- Directed by: Ankush Bhatt
- Written by: Ghalib Asadbhopali
- Screenplay by: Ghalib Asadbhopali
- Story by: Kapil Gulati
- Produced by: Karan Arora
- Starring: Kay Kay Menon Prashant Narayanan Gautham K. Sharma Jackie Shroff Pawan Malhotra
- Cinematography: Ramshreya Rao & Viraj Singh Gohil
- Edited by: Imaran-Faisal Mahavik
- Music by: Score: Abhishek Mahavir Songs: Sandeep-Saurya
- Production company: Picture Thoughts Production
- Release date: 17 June 2011;
- Running time: 119 minutes
- Country: India
- Language: Hindi
- Budget: ₹5.0 Cr
- Box office: ₹1.19 Crore

= Bhindi Bazaar (film) =

2011 Indian Hindi-language crime thriller film directed by Ankush Bhatt

Bhindi Bazaar Inc is a 2011 Indian Hindi-language crime thriller film.

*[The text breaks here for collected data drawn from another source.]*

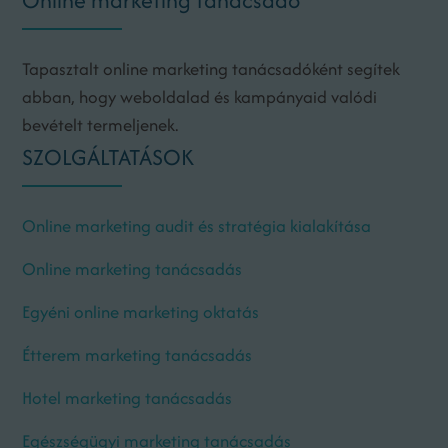
Online marketing tanácsadó
Tapasztalt online marketing tanácsadóként segítek
abban, hogy weboldalad és kampányaid valódi
bevételt termeljenek.
SZOLGÁLTATÁSOK
Online marketing audit és stratégia kialakítása
Online marketing tanácsadás
Egyéni online marketing oktatás
Étterem marketing tanácsadás
Hotel marketing tanácsadás
Egészségügyi marketing tanácsadás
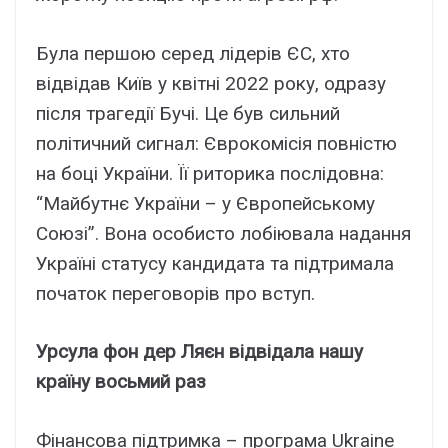
Була першою серед лідерів ЄС, хто
відвідав Київ у квітні 2022 року, одразу
після трагедії Бучі. Це був сильний
політичний сигнал: Єврокомісія повністю
на боці України. Її риторика послідовна:
“Майбутнє України – у Європейському
Союзі”. Вона особисто лобіювала надання
Україні статусу кандидата та підтримала
початок переговорів про вступ.
Урсула фон дер Ляєн відвідала нашу
країну восьмий раз
Фінансова підтримка – програма Ukraine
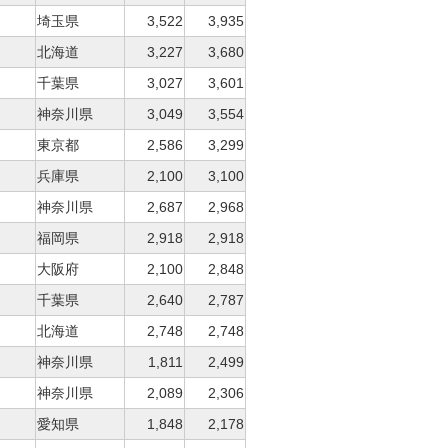
埼玉県
3,522
3,935
北海道
3,227
3,680
千葉県
3,027
3,601
神奈川県
3,049
3,554
東京都
2,586
3,299
兵庫県
2,100
3,100
神奈川県
2,687
2,968
福岡県
2,918
2,918
大阪府
2,100
2,848
千葉県
2,640
2,787
北海道
2,748
2,748
神奈川県
1,811
2,499
神奈川県
2,089
2,306
愛知県
1,848
2,178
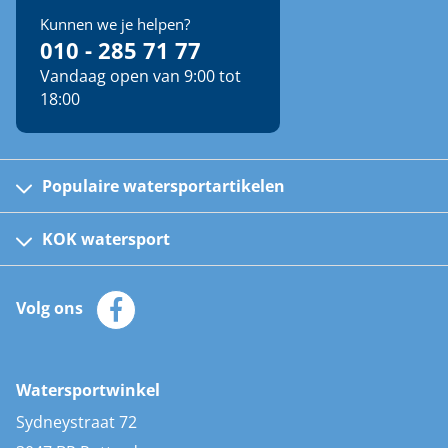
Kunnen we je helpen?
010 - 285 71 77
Vandaag open van 9:00 tot
18:00
Populaire watersportartikelen
Fusion bootradio's
Kinder reddingsvesten
KOK watersport
Watersportwinkel
Automatische reddingsvesten
Klantenservice
Zeilkleding
Volg ons
Merken
Zonnepanelen
Bootaccessoires
Bootlakken
Vacatures
AIS transponders
Watersportwinkel
Advies & uitleg
Stootwillen en fenders
Sydneystraat 72
Bootkussens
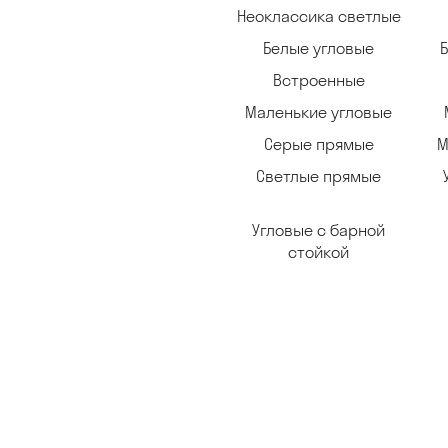
Неоклассика светлые
Белые угловые
Встроенные
Маленькие угловые
Серые прямые
М
Светлые прямые
Угловые с барной
стойкой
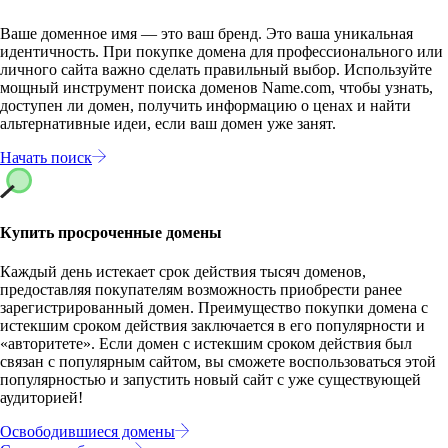
Ваше доменное имя — это ваш бренд. Это ваша уникальная
идентичность. При покупке домена для профессионального или
личного сайта важно сделать правильный выбор. Используйте
мощный инструмент поиска доменов Name.com, чтобы узнать,
доступен ли домен, получить информацию о ценах и найти
альтернативные идеи, если ваш домен уже занят.
Начать поиск
Купить просроченные домены
Каждый день истекает срок действия тысяч доменов,
предоставляя покупателям возможность приобрести ранее
зарегистрированный домен. Преимущество покупки домена с
истекшим сроком действия заключается в его популярности и
«авторитете». Если домен с истекшим сроком действия был
связан с популярным сайтом, вы сможете воспользоваться этой
популярностью и запустить новый сайт с уже существующей
аудиторией!
Освободившиеся домены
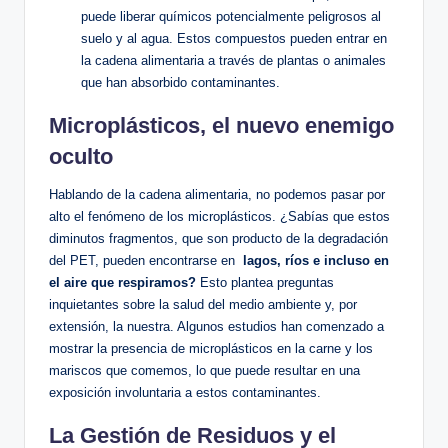
puede liberar químicos potencialmente peligrosos al
suelo y al agua.⁤ Estos compuestos ⁢pueden entrar en
la cadena alimentaria a través de plantas o animales
que han ⁤absorbido contaminantes.
Microplásticos, el nuevo enemigo
⁢oculto
Hablando de ‌la cadena alimentaria, no⁣ podemos pasar por
alto el fenómeno de los microplásticos. ¿Sabías que estos
diminutos fragmentos, que son producto de ‍la degradación
del PET, ‌pueden⁣ encontrarse en ⁣
lagos, ⁤ríos e⁢ incluso en ​
el aire que​ respiramos?
Esto plantea preguntas
inquietantes sobre la salud‌ del medio‌ ambiente⁢ y, por
extensión,‌ la nuestra. Algunos estudios han⁤ comenzado ​a
mostrar la​ presencia de microplásticos en la carne y⁤ los
mariscos que ‍comemos, lo⁤ que ‍puede resultar​ en una​
exposición involuntaria a estos contaminantes.
La Gestión de Residuos y ⁣el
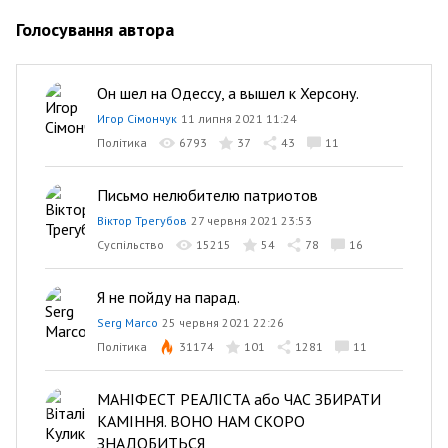
Голосування автора
Он шел на Одессу, а вышел к Херсону.
Игор Сімончук
11 липня 2021 11:24
Політика
6793
37
43
11
Письмо нелюбителю патриотов
Віктор Трегубов
27 червня 2021 23:53
Суспільство
15215
54
78
16
Я не пойду на парад.
Serg Marco
25 червня 2021 22:26
Політика
31174
101
1281
11
МАНІФЕСТ РЕАЛІСТА або ЧАС ЗБИРАТИ
КАМІННЯ. ВОНО НАМ СКОРО
ЗНАДОБИТЬСЯ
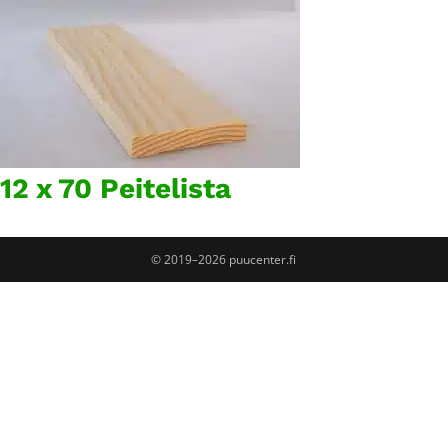
12 x 70 Peitelista
© 2019–2026 puucenter.fi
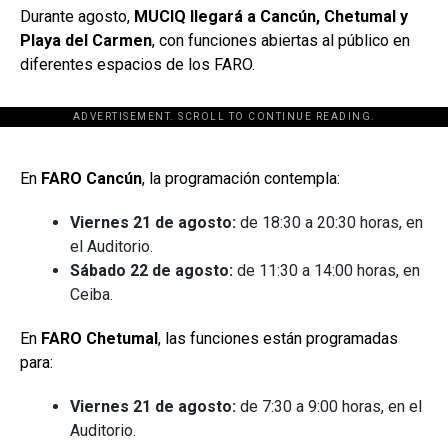
Durante agosto,
MUCIQ llegará a Cancún, Chetumal y
Playa del Carmen
, con funciones abiertas al público en
diferentes espacios de los FARO.
ADVERTISEMENT. SCROLL TO CONTINUE READING.
[adsforwp id="243463"]
En
FARO Cancún
, la programación contempla:
Viernes 21 de agosto:
de 18:30 a 20:30 horas, en
el Auditorio.
Sábado 22 de agosto:
de 11:30 a 14:00 horas, en
Ceiba.
En
FARO Chetumal
, las funciones están programadas
para:
Viernes 21 de agosto:
de 7:30 a 9:00 horas, en el
Auditorio.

It's stars Kay Kay Menon, Prashant Narayanan, Gautham K. Sharma and supporting with Pawan Malhotra, Piyush Mishra and Jackie Shroff. Directed by Ankush Bhatt and produced by Karan Arora, the film released on 17 June 2011.

==Plot==
Based in Bhindi Bazar, Mumbai, Mamu is a gangster, who leads a gang of men and women who pick pockets of civilians on busy streets and over-crowded BEST buses. His wife, Bano, manages all household work, and after getting overwhelmed, gets her cousin, Shabana, to re-locate and live with them. Bano soon finds that the latter is more interested in her husband but is unable to assert herself. After a steamy bout of intimacy with Shabana, Mamu's heart fails and he passes away. A power struggle ensues - with a rival, Shankar Pandey, deciding to get more assertive - resulting in a gang-war. Amidst a rapidly spreading influenza virus, Fateh decides to take over the reins from Mamu, while Shabana takes an active interest in the former as well as makes plans for a seemingly helpless and widowed Bano.

==Cast==
- Kay Kay Menon As Shroff
- Prashant Narayanan As Fateh
- Gautham K. Sharma As Tezz/Tabrez
- Pawan Malhotra As Mamu
- Shilpa Shukla As Kanjri
- Sweta Verma As Simran
- Deepti Naval As Baano
- Vedita Pratap Singh As Shabana
- Piyush Mishra As Shankar Panday
- Jackie Shroff As Narcotics Officer.